Saint-Eugène devient alors, malgré lui, un document à charge contre l’inégalité coloniale. Le cimetière n’a pas été créé pour accuser l’ordre auquel il appartenait, mais chacune de ses tombes anciennes montre qu’une autre manière de traiter les morts était possible. On savait identifier les défunts, conserver leurs noms, déplacer leurs ossements lorsqu’une nécropole disparaissait, organiser des réinhumations, construire des monuments, maintenir des concessions et préserver des épitaphes pendant plusieurs générations. La question n’est donc pas de savoir si la puissance coloniale savait respecter un corps ; elle le savait parfaitement. La question porte sur ceux auxquels ce respect était effectivement garanti.

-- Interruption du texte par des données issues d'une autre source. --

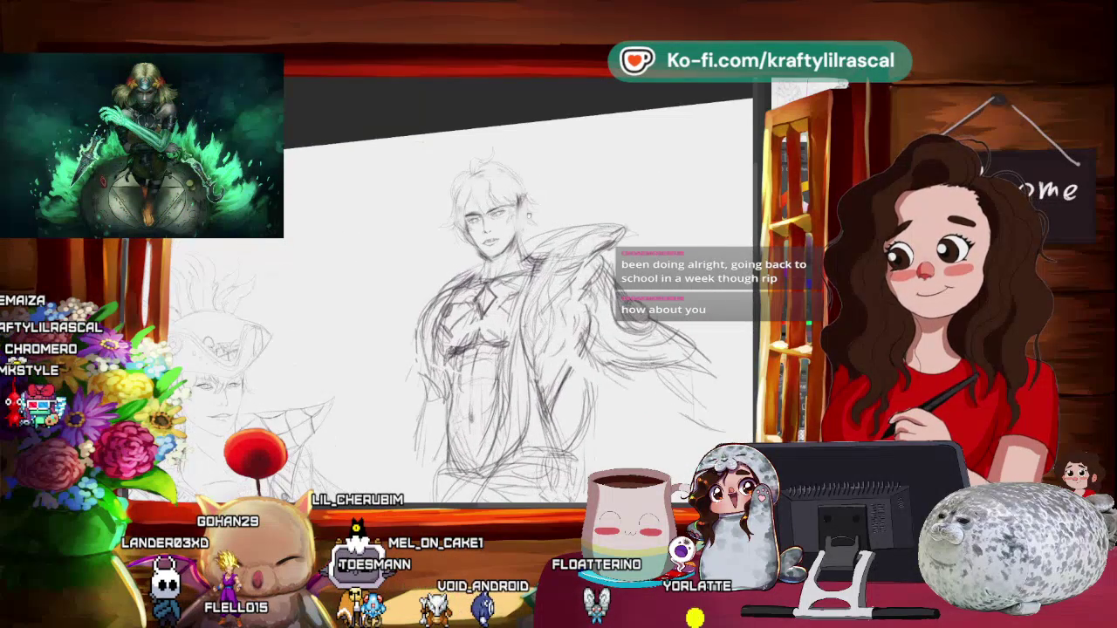
pyautogui.moveTo(524, 192)
pyautogui.mouseDown()
pyautogui.moveTo(580, 182)
pyautogui.moveTo(558, 200)
pyautogui.mouseUp()
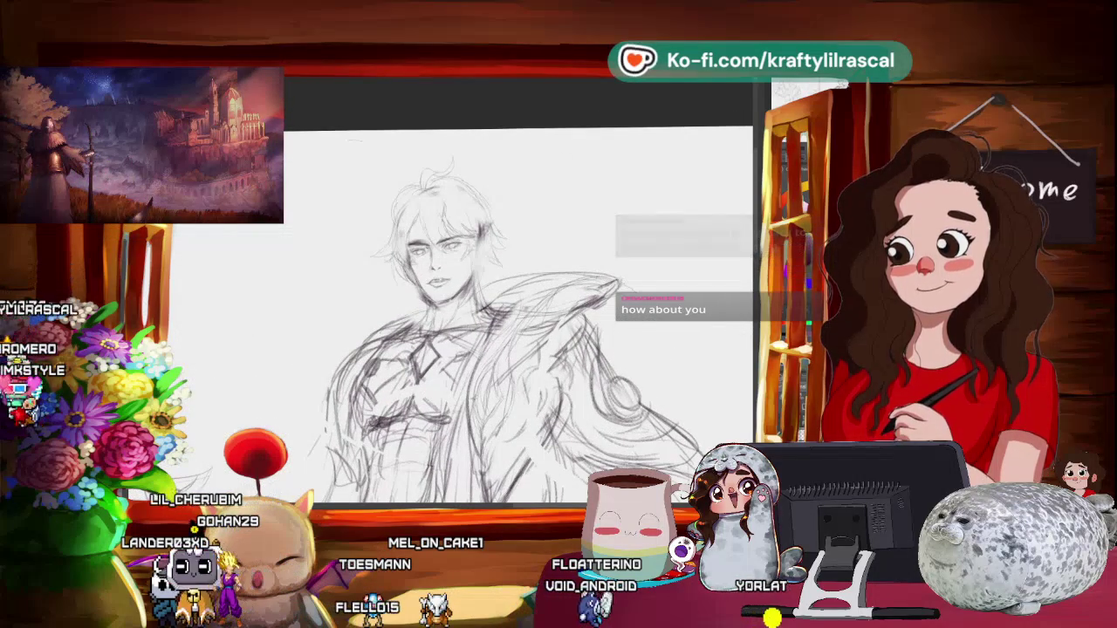
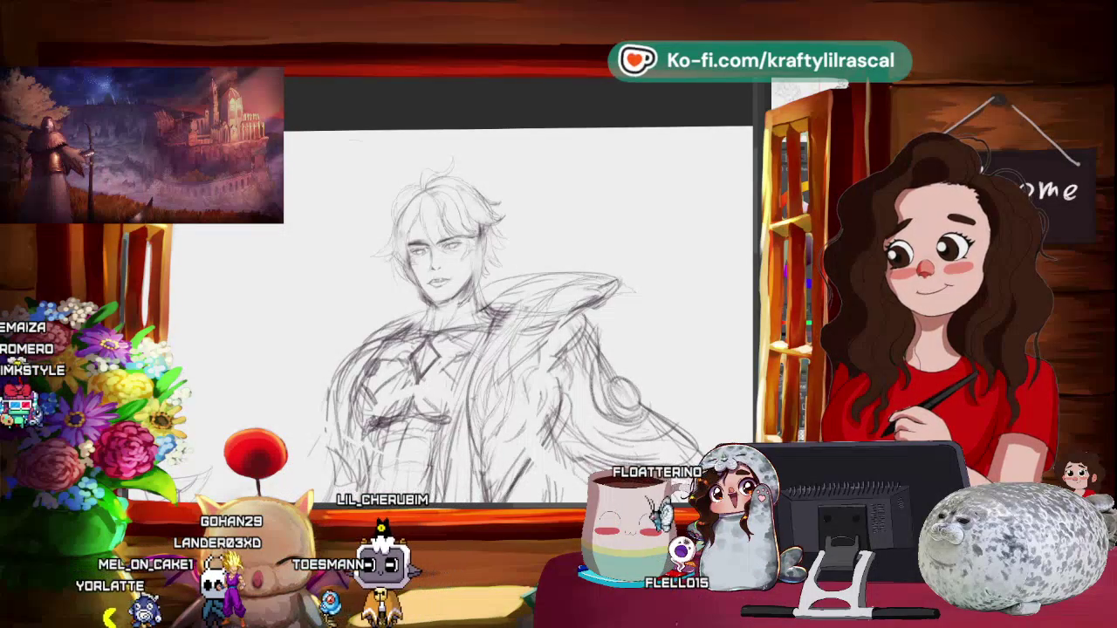
# - Zoom out to the whole sheet and enlarge the third figure's sketch with two corner-handle drags
pyautogui.scroll(-3, 591, 245)
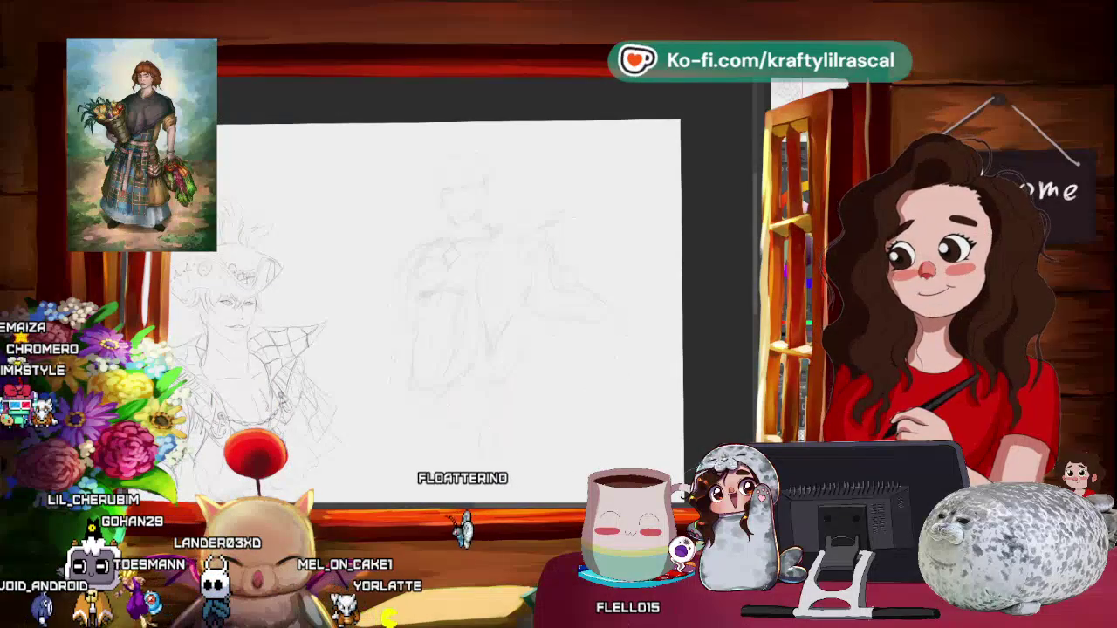
pyautogui.scroll(3, 495, 197)
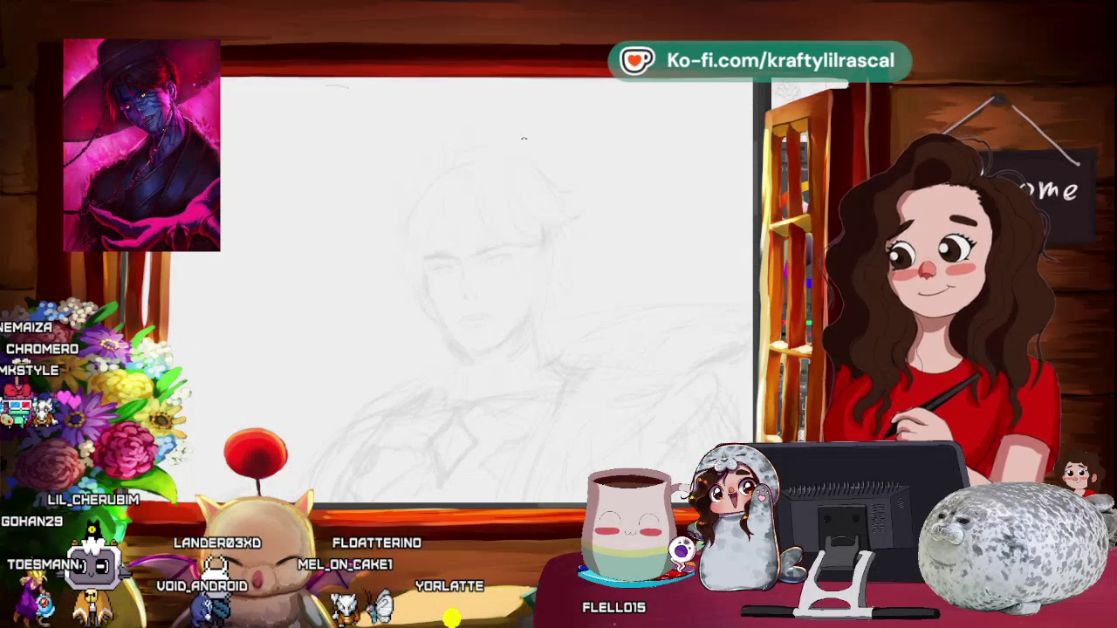
pyautogui.moveTo(637, 171)
pyautogui.mouseDown()
pyautogui.moveTo(512, 153)
pyautogui.moveTo(509, 213)
pyautogui.mouseUp()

Le paradoxe devient plus profond encore lorsque le pays conquis se retrouve, après son indépendance, gardien matériel d’une partie des tombes de ses conquérants, tandis que certains de ses propres morts demeurent dans les collections de l’ancienne métropole. Cette situation ne doit pas être transformée en slogan simplificateur, mais elle constitue une réalité morale difficile à contourner. L’Algérie a continué d’abriter les morts de l’ancienne population européenne, alors que des familles et des chercheurs algériens devaient retrouver à Paris les traces de personnes dont les restes avaient quitté leur pays sous la forme d’objets anatomiques.

Restituer, ce n’est pas se venger

La restitution de restes humains issus des contextes coloniaux ne devrait donc jamais être présentée comme une revanche exercée contre la France contemporaine ni comme une culpabilité héréditaire imposée aux Français d’aujourd’hui. Elle relève d’un principe beaucoup plus simple : lorsqu’une dépouille a été soustraite à son contexte funéraire dans des circonstances historiquement problématiques et que sa provenance peut être suffisamment établie, la possibilité de lui rendre une sépulture constitue une mesure de réparation et de dignité.

Le cadre juridique français a d’ailleurs évolué. La loi du 26 décembre 2023 a instauré une procédure facilitant, sous certaines conditions, la restitution à des États étrangers de restes humains appartenant aux collections publiques françaises. La restitution à Madagascar, en août 2025, de trois crânes sakalava, dont deux appartenaient à des guerriers morts lors d’affrontements avec les troupes françaises, a montré que cette voie juridique pouvait effectivement être utilisée. L’existence de cette procédure enlève désormais une partie des obstacles qui avaient longtemps servi à justifier l’immobilité des collections.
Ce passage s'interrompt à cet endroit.